Being contrary is tough, but it usually pays off in the end. I seem to
remember a lot of people
moaning and groaning about their financial funds about this time last year,
and that category is
up 38% over the past year. I doubt tech will come back as strong, but if
the financial press is
any indication, it might be a better time to be compiling tech shopping
lists instead of running for
the exits.

Bad Math
>From the front page of yesterday's Wall Street Journal, in an article
discussing the high valuation
of stocks relative to their historical levels: ``Nasdaq stocks would have
to drop almost three-fold
just to get back to their average [price-to-earnings ratio] for the past 15
years.'' That would be a
heck of a drop, wouldn't it? I guess that means that a stock trading at 30
would have to hit
negative 60 or so, which sure would hurt. It would also be mathematically
impossible, but that's
okay. Never let basic arithmetic stand in the way of a good line.

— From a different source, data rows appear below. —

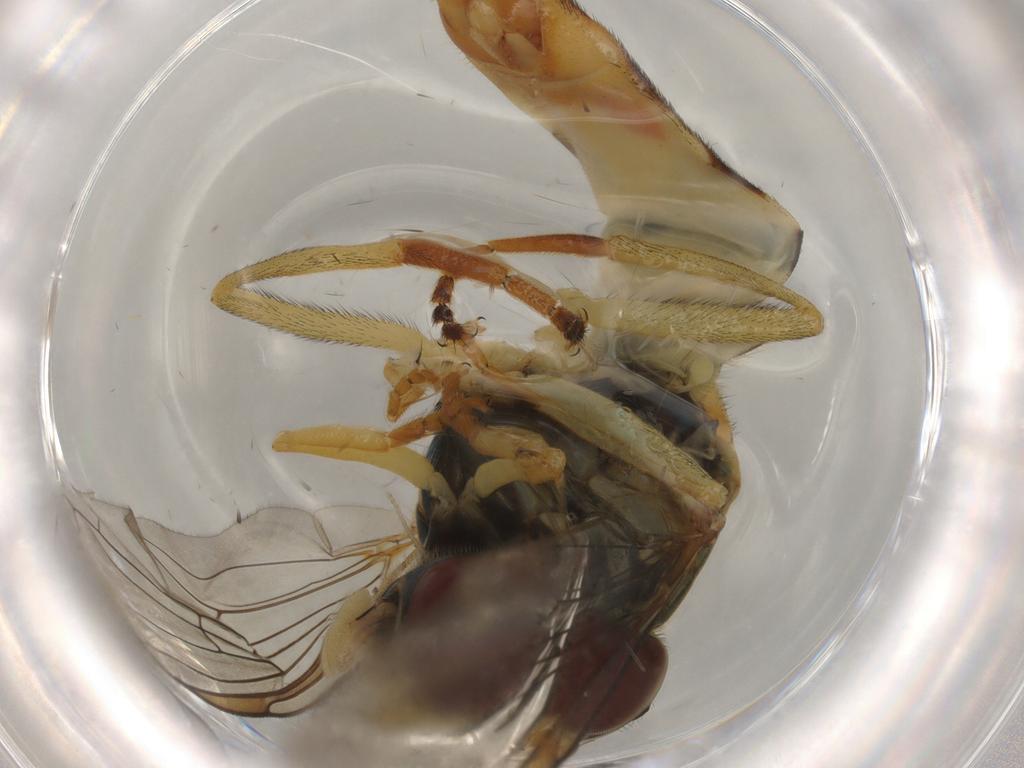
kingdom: Animalia
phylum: Arthropoda
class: Insecta
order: Diptera
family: Syrphidae
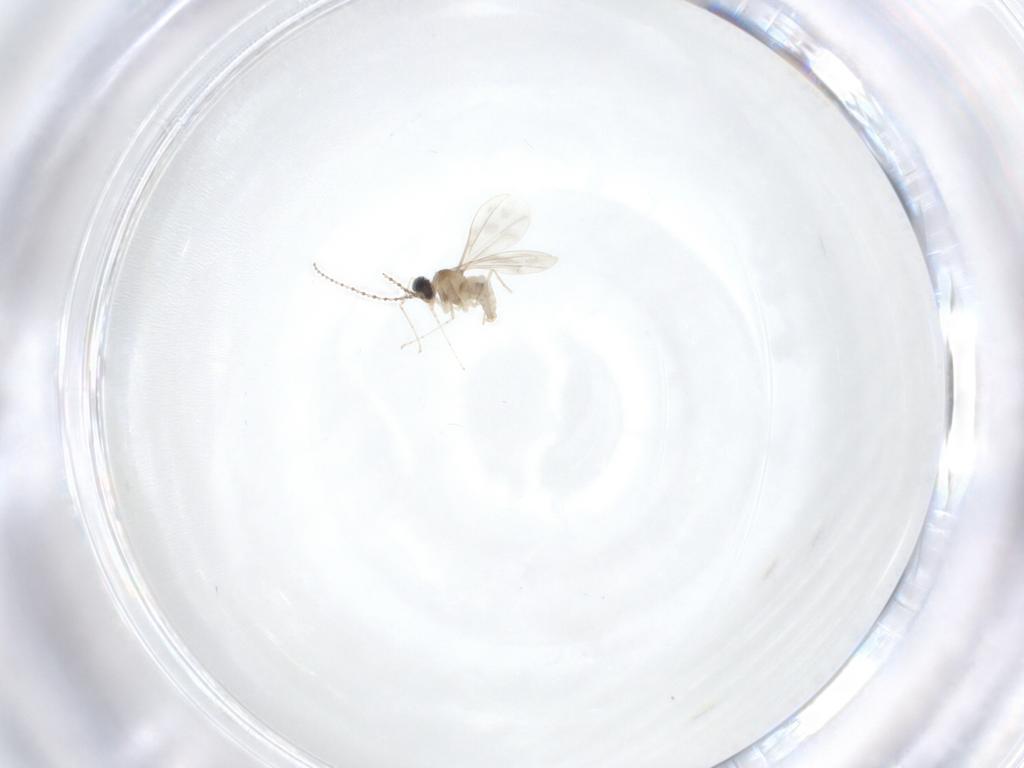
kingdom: Animalia
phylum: Arthropoda
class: Insecta
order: Diptera
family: Cecidomyiidae
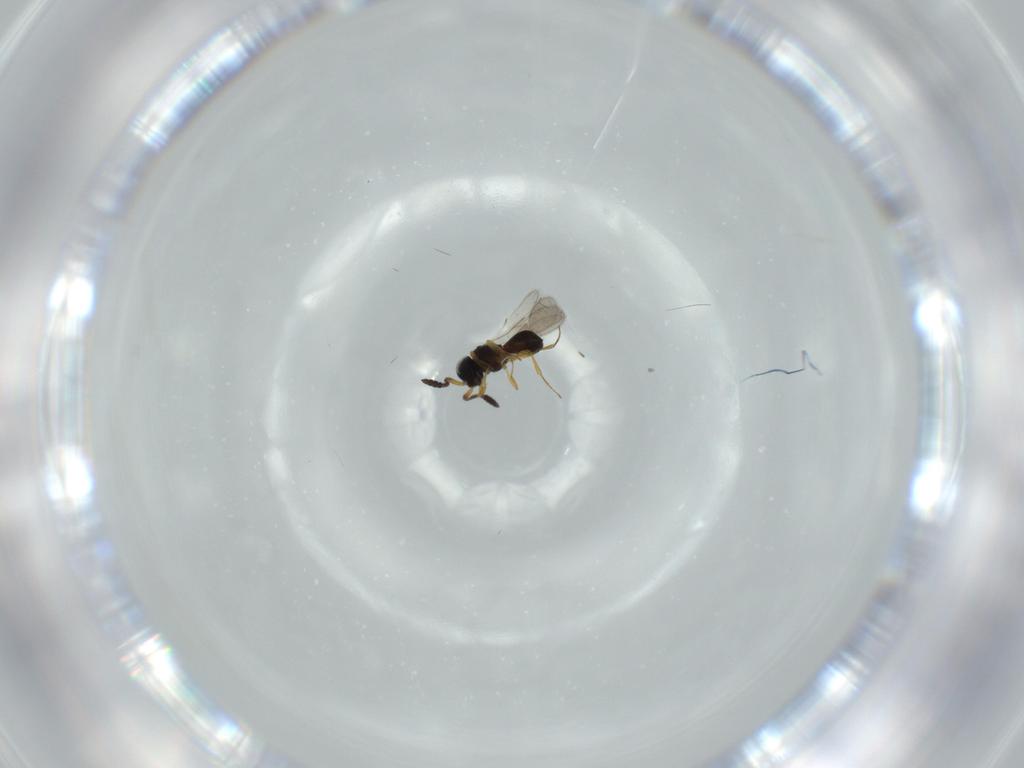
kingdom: Animalia
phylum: Arthropoda
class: Insecta
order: Hymenoptera
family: Scelionidae
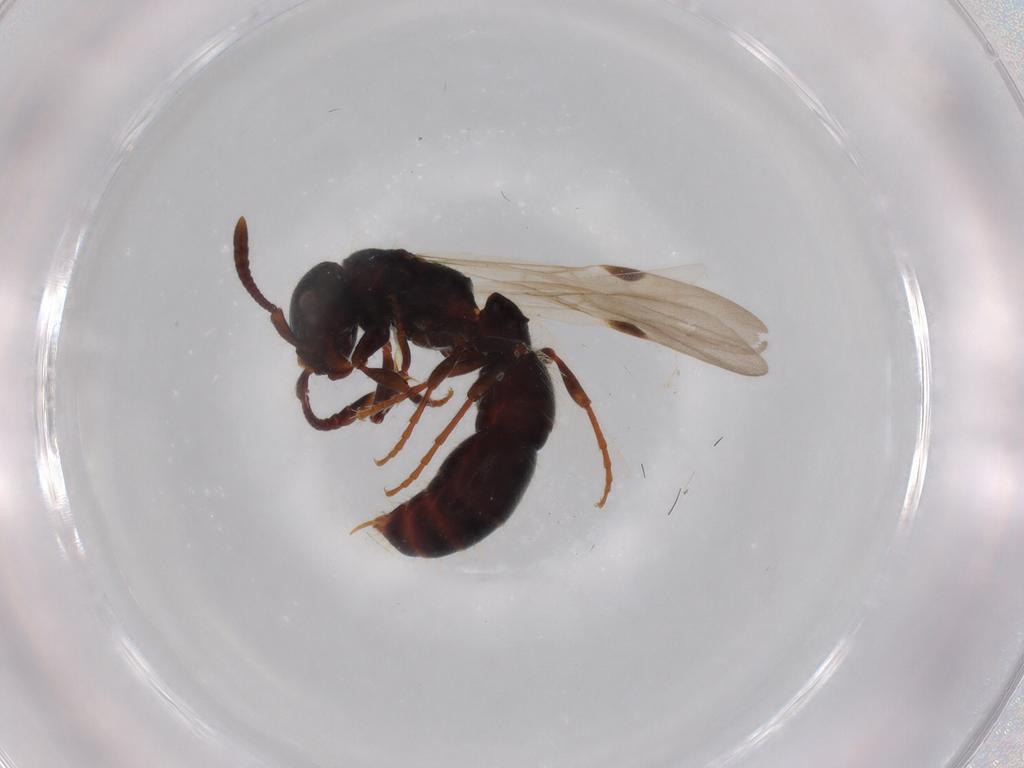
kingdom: Animalia
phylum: Arthropoda
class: Insecta
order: Hymenoptera
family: Formicidae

In a similar vein, I recently read an article that looked at the October
1998 prices of a number of
big-cap Nasdaq stocks and asked whether the shares would pull back to those
prices.
``Mathematically, it seems possible that that Cisco could drop from $18 and
some change to $10
[Cisco's October 1998 low].'' Sure, it's mathematically possible that Cisco
(Nasdaq: CSCO -
news) could become a penny stock--but this kind of reasoning makes
absolutely no sense
without taking the associated-earnings per share into account, since stock
prices aren't determined in a vacuum. (Not anymore, at
least.)

For what it's worth, Cisco currently trades at exactly the same trailing
price-to-earnings ratio as it did during the October 1998 low.
Dell (Nasdaq: DELL - news) trades at half its late-1998 trailing P/E and
Sun (Nasdaq: SUNW - news) trades for a fairly modest
premium to its October 1998 P/E. Sure, all of these stocks could go lower,
but they'll do so because either investors decide to pay
a lower multiple of earnings, or the earnings themselves don't grow as
quickly--not because the share price crosses some arbitrary
barrier.

Etc.
In the ``just how long is 'long-term,' anyway?'' category: A managing
director of Goldman Sachs (NYSE: GS - news) was quoted
in a recent Bridge News story as saying the following about tech stocks,
``So don't abandon the ship. In the long term (12-15
months), it is a great place to be in.'' Boy, I'd hate to see Goldman's
definition of ``short term.''

One last funny from my Tyco-covering colleague Rob Plaza; he proposed the
following headline for a story we ran yesterday about
Tyco's (NYSE: TYC - news) acquisition of CIT Group(NYSE: CIT - news), which
our editors (perhaps wisely) killed: ``Tyco to
CIT: You Complete Me. Latest acquisition makes Tyco a mini-GE.'' I laughed
for a long time when I read this one.